======== Stored data ========
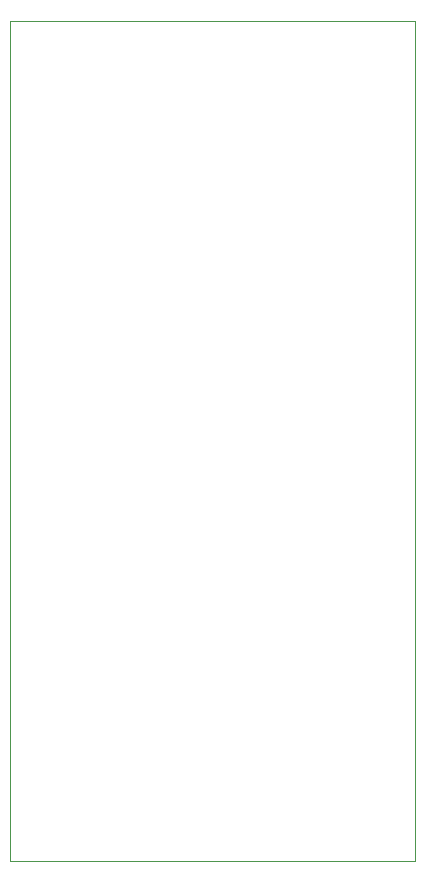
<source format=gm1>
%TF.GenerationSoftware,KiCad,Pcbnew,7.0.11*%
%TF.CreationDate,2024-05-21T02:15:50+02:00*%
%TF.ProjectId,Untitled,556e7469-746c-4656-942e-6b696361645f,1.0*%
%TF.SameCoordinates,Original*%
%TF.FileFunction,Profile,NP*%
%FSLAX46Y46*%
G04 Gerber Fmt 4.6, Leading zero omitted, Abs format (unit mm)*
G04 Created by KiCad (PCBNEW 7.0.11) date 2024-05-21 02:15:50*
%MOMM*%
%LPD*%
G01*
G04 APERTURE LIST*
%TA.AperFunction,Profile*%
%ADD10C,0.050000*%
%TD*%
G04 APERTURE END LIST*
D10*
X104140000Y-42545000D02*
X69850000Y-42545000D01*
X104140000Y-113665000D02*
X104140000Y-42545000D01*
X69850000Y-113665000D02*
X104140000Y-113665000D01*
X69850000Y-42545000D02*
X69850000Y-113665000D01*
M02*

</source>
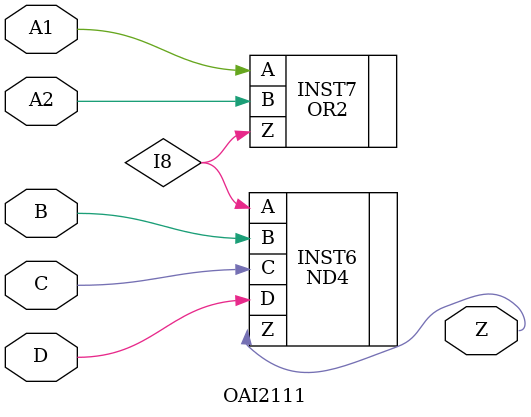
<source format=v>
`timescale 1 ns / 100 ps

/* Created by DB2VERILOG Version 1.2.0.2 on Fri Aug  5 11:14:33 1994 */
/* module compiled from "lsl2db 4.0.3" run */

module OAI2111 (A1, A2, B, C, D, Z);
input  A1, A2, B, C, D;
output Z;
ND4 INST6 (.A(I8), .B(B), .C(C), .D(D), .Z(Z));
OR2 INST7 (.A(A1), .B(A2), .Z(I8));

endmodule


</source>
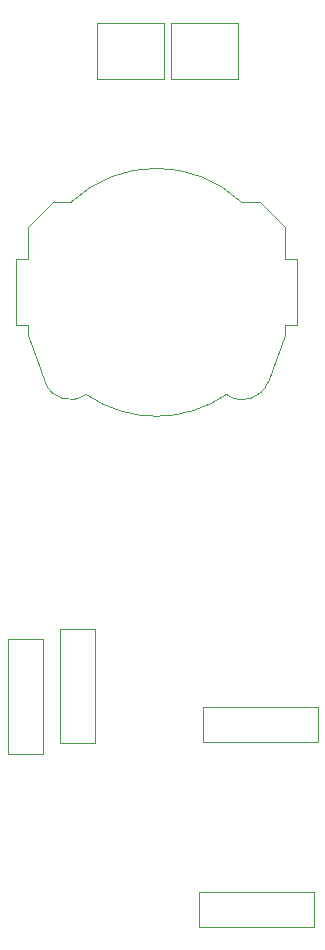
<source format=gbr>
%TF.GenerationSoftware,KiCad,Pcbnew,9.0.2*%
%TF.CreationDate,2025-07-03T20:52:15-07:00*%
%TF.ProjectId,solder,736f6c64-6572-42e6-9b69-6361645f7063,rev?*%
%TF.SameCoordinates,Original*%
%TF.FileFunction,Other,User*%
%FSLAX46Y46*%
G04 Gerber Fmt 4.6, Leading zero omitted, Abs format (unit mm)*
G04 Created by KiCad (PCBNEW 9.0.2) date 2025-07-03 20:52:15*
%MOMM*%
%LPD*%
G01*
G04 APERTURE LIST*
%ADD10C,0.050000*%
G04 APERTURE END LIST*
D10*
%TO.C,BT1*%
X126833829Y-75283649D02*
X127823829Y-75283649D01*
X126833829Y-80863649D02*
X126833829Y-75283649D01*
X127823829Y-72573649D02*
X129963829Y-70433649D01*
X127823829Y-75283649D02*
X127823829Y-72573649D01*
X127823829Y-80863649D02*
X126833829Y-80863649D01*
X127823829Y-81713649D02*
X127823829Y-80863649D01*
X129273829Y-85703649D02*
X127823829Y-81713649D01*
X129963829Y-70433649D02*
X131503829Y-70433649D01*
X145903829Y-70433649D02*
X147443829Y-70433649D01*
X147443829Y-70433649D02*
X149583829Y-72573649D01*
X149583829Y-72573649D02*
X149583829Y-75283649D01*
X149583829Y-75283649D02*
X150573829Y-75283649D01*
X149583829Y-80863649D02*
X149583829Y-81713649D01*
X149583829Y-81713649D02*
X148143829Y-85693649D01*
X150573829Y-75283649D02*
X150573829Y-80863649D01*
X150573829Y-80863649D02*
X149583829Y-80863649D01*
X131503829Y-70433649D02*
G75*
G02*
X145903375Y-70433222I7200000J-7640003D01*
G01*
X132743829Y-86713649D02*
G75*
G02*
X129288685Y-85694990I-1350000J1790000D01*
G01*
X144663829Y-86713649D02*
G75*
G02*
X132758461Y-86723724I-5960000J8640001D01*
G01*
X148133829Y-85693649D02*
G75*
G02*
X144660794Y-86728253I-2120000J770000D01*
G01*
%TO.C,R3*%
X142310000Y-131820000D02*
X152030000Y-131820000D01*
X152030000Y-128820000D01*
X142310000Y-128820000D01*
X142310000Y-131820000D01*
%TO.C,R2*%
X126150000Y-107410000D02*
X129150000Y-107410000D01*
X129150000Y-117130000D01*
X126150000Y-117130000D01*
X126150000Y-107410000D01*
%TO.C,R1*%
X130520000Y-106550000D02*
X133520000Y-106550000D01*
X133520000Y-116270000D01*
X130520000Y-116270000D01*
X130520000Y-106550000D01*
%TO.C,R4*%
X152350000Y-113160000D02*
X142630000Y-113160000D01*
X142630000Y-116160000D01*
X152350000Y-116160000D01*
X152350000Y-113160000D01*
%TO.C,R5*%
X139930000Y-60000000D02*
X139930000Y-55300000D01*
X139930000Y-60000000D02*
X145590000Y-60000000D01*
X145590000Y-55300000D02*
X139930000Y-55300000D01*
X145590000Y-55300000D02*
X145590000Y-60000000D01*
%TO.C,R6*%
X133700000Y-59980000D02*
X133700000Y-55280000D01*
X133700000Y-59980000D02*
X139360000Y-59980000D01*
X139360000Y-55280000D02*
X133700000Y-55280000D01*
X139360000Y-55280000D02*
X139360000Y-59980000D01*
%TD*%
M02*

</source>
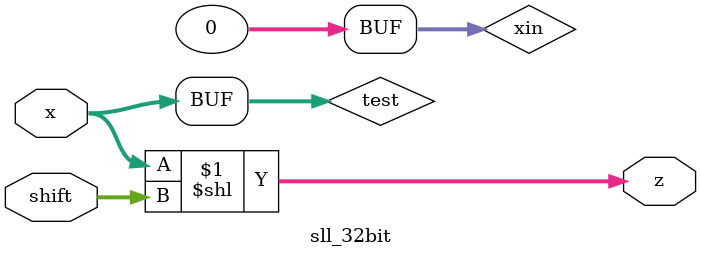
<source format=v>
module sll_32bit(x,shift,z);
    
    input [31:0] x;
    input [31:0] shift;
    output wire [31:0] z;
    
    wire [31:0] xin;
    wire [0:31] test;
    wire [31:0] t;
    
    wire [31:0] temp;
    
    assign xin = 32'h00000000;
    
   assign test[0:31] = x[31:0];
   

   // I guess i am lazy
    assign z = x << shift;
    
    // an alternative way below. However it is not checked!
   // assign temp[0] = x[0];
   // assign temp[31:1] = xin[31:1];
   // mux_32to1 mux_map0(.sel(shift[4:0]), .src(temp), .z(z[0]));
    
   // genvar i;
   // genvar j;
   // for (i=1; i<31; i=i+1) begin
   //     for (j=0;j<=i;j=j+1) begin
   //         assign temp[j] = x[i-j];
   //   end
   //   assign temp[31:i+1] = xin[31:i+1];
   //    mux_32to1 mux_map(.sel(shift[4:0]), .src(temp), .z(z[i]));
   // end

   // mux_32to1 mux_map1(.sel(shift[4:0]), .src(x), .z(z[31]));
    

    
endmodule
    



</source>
========
Aim of the exercise
An exact copy of the records above is wanted, with the pictures omitted.

Answer area
<source format=gm1>
%TF.GenerationSoftware,KiCad,Pcbnew,7.0.11*%
%TF.CreationDate,2024-05-21T02:15:50+02:00*%
%TF.ProjectId,Untitled,556e7469-746c-4656-942e-6b696361645f,1.0*%
%TF.SameCoordinates,Original*%
%TF.FileFunction,Profile,NP*%
%FSLAX46Y46*%
G04 Gerber Fmt 4.6, Leading zero omitted, Abs format (unit mm)*
G04 Created by KiCad (PCBNEW 7.0.11) date 2024-05-21 02:15:50*
%MOMM*%
%LPD*%
G01*
G04 APERTURE LIST*
%TA.AperFunction,Profile*%
%ADD10C,0.050000*%
%TD*%
G04 APERTURE END LIST*
D10*
X104140000Y-42545000D02*
X69850000Y-42545000D01*
X104140000Y-113665000D02*
X104140000Y-42545000D01*
X69850000Y-113665000D02*
X104140000Y-113665000D01*
X69850000Y-42545000D02*
X69850000Y-113665000D01*
M02*

</source>
<source format=v>
`timescale 1 ns / 100 ps

/* Created by DB2VERILOG Version 1.2.0.2 on Fri Aug  5 11:14:33 1994 */
/* module compiled from "lsl2db 4.0.3" run */

module OAI2111 (A1, A2, B, C, D, Z);
input  A1, A2, B, C, D;
output Z;
ND4 INST6 (.A(I8), .B(B), .C(C), .D(D), .Z(Z));
OR2 INST7 (.A(A1), .B(A2), .Z(I8));

endmodule


</source>
<source format=gbr>
%TF.GenerationSoftware,KiCad,Pcbnew,9.0.2*%
%TF.CreationDate,2025-07-03T20:52:15-07:00*%
%TF.ProjectId,solder,736f6c64-6572-42e6-9b69-6361645f7063,rev?*%
%TF.SameCoordinates,Original*%
%TF.FileFunction,Other,User*%
%FSLAX46Y46*%
G04 Gerber Fmt 4.6, Leading zero omitted, Abs format (unit mm)*
G04 Created by KiCad (PCBNEW 9.0.2) date 2025-07-03 20:52:15*
%MOMM*%
%LPD*%
G01*
G04 APERTURE LIST*
%ADD10C,0.050000*%
G04 APERTURE END LIST*
D10*
%TO.C,BT1*%
X126833829Y-75283649D02*
X127823829Y-75283649D01*
X126833829Y-80863649D02*
X126833829Y-75283649D01*
X127823829Y-72573649D02*
X129963829Y-70433649D01*
X127823829Y-75283649D02*
X127823829Y-72573649D01*
X127823829Y-80863649D02*
X126833829Y-80863649D01*
X127823829Y-81713649D02*
X127823829Y-80863649D01*
X129273829Y-85703649D02*
X127823829Y-81713649D01*
X129963829Y-70433649D02*
X131503829Y-70433649D01*
X145903829Y-70433649D02*
X147443829Y-70433649D01*
X147443829Y-70433649D02*
X149583829Y-72573649D01*
X149583829Y-72573649D02*
X149583829Y-75283649D01*
X149583829Y-75283649D02*
X150573829Y-75283649D01*
X149583829Y-80863649D02*
X149583829Y-81713649D01*
X149583829Y-81713649D02*
X148143829Y-85693649D01*
X150573829Y-75283649D02*
X150573829Y-80863649D01*
X150573829Y-80863649D02*
X149583829Y-80863649D01*
X131503829Y-70433649D02*
G75*
G02*
X145903375Y-70433222I7200000J-7640003D01*
G01*
X132743829Y-86713649D02*
G75*
G02*
X129288685Y-85694990I-1350000J1790000D01*
G01*
X144663829Y-86713649D02*
G75*
G02*
X132758461Y-86723724I-5960000J8640001D01*
G01*
X148133829Y-85693649D02*
G75*
G02*
X144660794Y-86728253I-2120000J770000D01*
G01*
%TO.C,R3*%
X142310000Y-131820000D02*
X152030000Y-131820000D01*
X152030000Y-128820000D01*
X142310000Y-128820000D01*
X142310000Y-131820000D01*
%TO.C,R2*%
X126150000Y-107410000D02*
X129150000Y-107410000D01*
X129150000Y-117130000D01*
X126150000Y-117130000D01*
X126150000Y-107410000D01*
%TO.C,R1*%
X130520000Y-106550000D02*
X133520000Y-106550000D01*
X133520000Y-116270000D01*
X130520000Y-116270000D01*
X130520000Y-106550000D01*
%TO.C,R4*%
X152350000Y-113160000D02*
X142630000Y-113160000D01*
X142630000Y-116160000D01*
X152350000Y-116160000D01*
X152350000Y-113160000D01*
%TO.C,R5*%
X139930000Y-60000000D02*
X139930000Y-55300000D01*
X139930000Y-60000000D02*
X145590000Y-60000000D01*
X145590000Y-55300000D02*
X139930000Y-55300000D01*
X145590000Y-55300000D02*
X145590000Y-60000000D01*
%TO.C,R6*%
X133700000Y-59980000D02*
X133700000Y-55280000D01*
X133700000Y-59980000D02*
X139360000Y-59980000D01*
X139360000Y-55280000D02*
X133700000Y-55280000D01*
X139360000Y-55280000D02*
X139360000Y-59980000D01*
%TD*%
M02*

</source>
<source format=v>
module sll_32bit(x,shift,z);
    
    input [31:0] x;
    input [31:0] shift;
    output wire [31:0] z;
    
    wire [31:0] xin;
    wire [0:31] test;
    wire [31:0] t;
    
    wire [31:0] temp;
    
    assign xin = 32'h00000000;
    
   assign test[0:31] = x[31:0];
   

   // I guess i am lazy
    assign z = x << shift;
    
    // an alternative way below. However it is not checked!
   // assign temp[0] = x[0];
   // assign temp[31:1] = xin[31:1];
   // mux_32to1 mux_map0(.sel(shift[4:0]), .src(temp), .z(z[0]));
    
   // genvar i;
   // genvar j;
   // for (i=1; i<31; i=i+1) begin
   //     for (j=0;j<=i;j=j+1) begin
   //         assign temp[j] = x[i-j];
   //   end
   //   assign temp[31:i+1] = xin[31:i+1];
   //    mux_32to1 mux_map(.sel(shift[4:0]), .src(temp), .z(z[i]));
   // end

   // mux_32to1 mux_map1(.sel(shift[4:0]), .src(x), .z(z[31]));
    

    
endmodule
    



</source>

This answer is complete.